:: Work to be completed ::
Using the listing below, copy every line that mentions "making".

:: Data supplied ::

# # # #

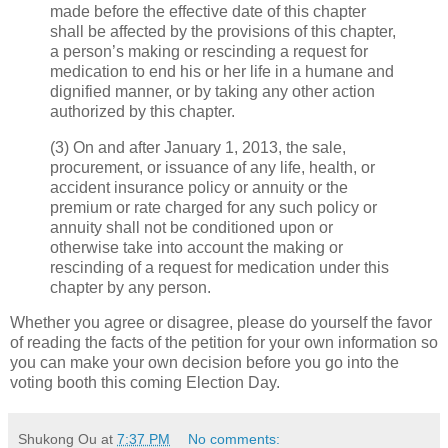
made before the effective date of this chapter
shall be affected by the provisions of this chapter,
a person’s making or rescinding a request for
medication to end his or her life in a humane and
dignified manner, or by taking any other action
authorized by this chapter.
(3) On and after January 1, 2013, the sale,
procurement, or issuance of any life, health, or
accident insurance policy or annuity or the
premium or rate charged for any such policy or
annuity shall not be conditioned upon or
otherwise take into account the making or
rescinding of a request for medication under this
chapter by any person.
Whether you agree or disagree, please do yourself the favor
of reading the facts of the petition for your own information so
you can make your own decision before you go into the
voting booth this coming Election Day.
Shukong Ou
at
7:37 PM
No comments:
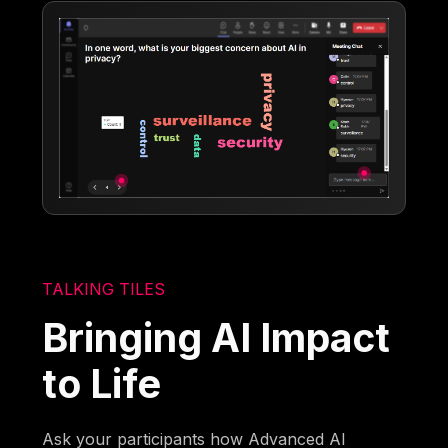
TALKING TILES
Bringing AI Impact
to Life
Ask your participants how Advanced AI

# # # #

:: Reply ::
a person’s making or rescinding a request for
otherwise take into account the making or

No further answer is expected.